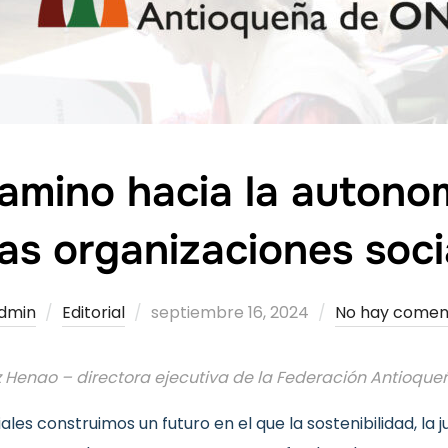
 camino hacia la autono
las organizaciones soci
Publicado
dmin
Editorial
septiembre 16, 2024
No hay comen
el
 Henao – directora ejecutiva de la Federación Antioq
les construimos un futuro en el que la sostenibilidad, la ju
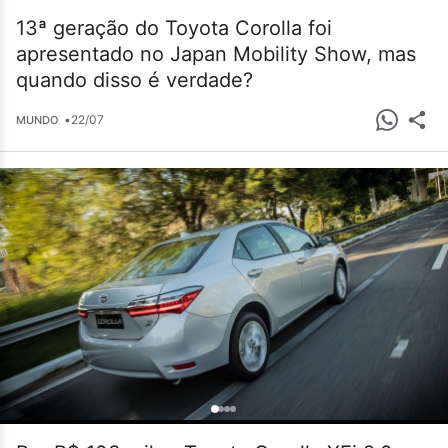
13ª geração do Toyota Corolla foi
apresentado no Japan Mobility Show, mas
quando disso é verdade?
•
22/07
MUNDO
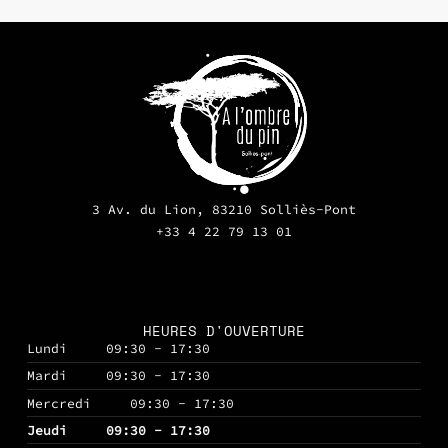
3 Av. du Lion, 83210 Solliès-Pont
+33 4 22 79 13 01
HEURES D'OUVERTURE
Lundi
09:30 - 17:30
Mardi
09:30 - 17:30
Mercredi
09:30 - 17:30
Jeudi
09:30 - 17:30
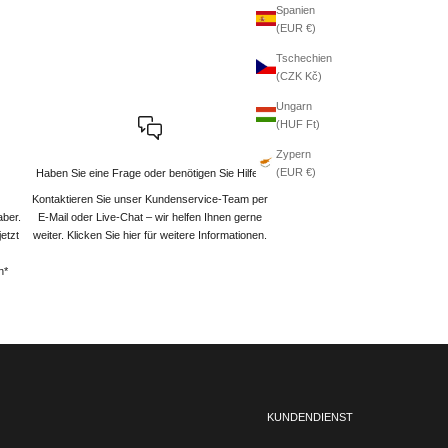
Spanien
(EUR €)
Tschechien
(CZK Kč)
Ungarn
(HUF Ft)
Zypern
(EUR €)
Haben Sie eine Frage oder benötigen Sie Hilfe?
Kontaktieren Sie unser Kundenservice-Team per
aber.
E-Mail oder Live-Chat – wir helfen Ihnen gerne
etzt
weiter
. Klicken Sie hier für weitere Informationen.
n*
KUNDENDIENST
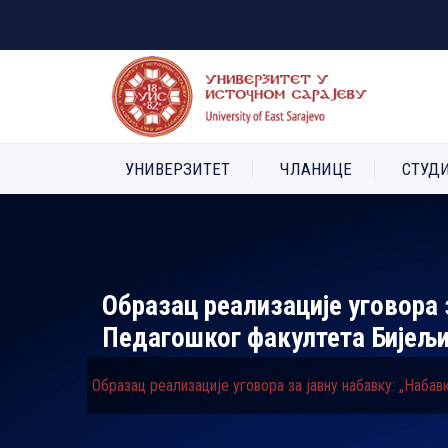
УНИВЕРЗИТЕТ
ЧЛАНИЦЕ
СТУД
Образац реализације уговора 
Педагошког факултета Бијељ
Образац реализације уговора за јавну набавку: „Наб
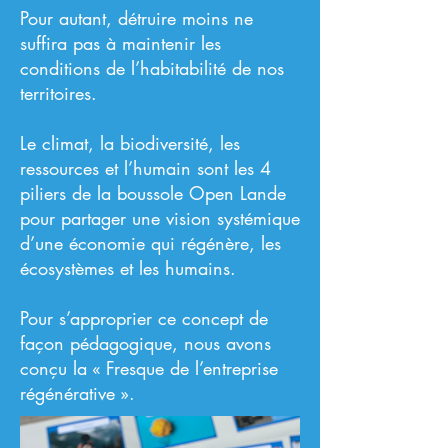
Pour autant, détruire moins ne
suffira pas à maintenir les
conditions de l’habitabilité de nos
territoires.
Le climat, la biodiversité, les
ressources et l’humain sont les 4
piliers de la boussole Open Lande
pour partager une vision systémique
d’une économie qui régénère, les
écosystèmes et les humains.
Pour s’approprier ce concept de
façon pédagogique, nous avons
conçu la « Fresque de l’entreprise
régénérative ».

YOUR GOAL:
Reproduce the text from all six records above, line for line and character for character, leaving out the pictures.

TASK RESULT:
 camino hacia la autono
las organizaciones soci
Publicado
dmin
Editorial
septiembre 16, 2024
No hay comen
el
 Henao – directora ejecutiva de la Federación Antioq
les construimos un futuro en el que la sostenibilidad, la ju
13ª geração do Toyota Corolla foi
apresentado no Japan Mobility Show, mas
quando disso é verdade?
•
22/07
MUNDO
3 Av. du Lion, 83210 Solliès-Pont
+33 4 22 79 13 01
HEURES D'OUVERTURE
Lundi
09:30 - 17:30
Mardi
09:30 - 17:30
Mercredi
09:30 - 17:30
Jeudi
09:30 - 17:30
Spanien
(EUR €)
Tschechien
(CZK Kč)
Ungarn
(HUF Ft)
Zypern
(EUR €)
Haben Sie eine Frage oder benötigen Sie Hilfe?
Kontaktieren Sie unser Kundenservice-Team per
aber.
E-Mail oder Live-Chat – wir helfen Ihnen gerne
etzt
weiter
. Klicken Sie hier für weitere Informationen.
n*
KUNDENDIENST
УНИВЕРЗИТЕТ
ЧЛАНИЦЕ
СТУД
Образац реализације уговора 
Педагошког факултета Бијељ
Образац реализације уговора за јавну набавку: „Наб
Pour autant, détruire moins ne
suffira pas à maintenir les
conditions de l’habitabilité de nos
territoires.
Le climat, la biodiversité, les
ressources et l’humain sont les 4
piliers de la boussole Open Lande
pour partager une vision systémique
d’une économie qui régénère, les
écosystèmes et les humains.
Pour s’approprier ce concept de
façon pédagogique, nous avons
conçu la « Fresque de l’entreprise
régénérative ».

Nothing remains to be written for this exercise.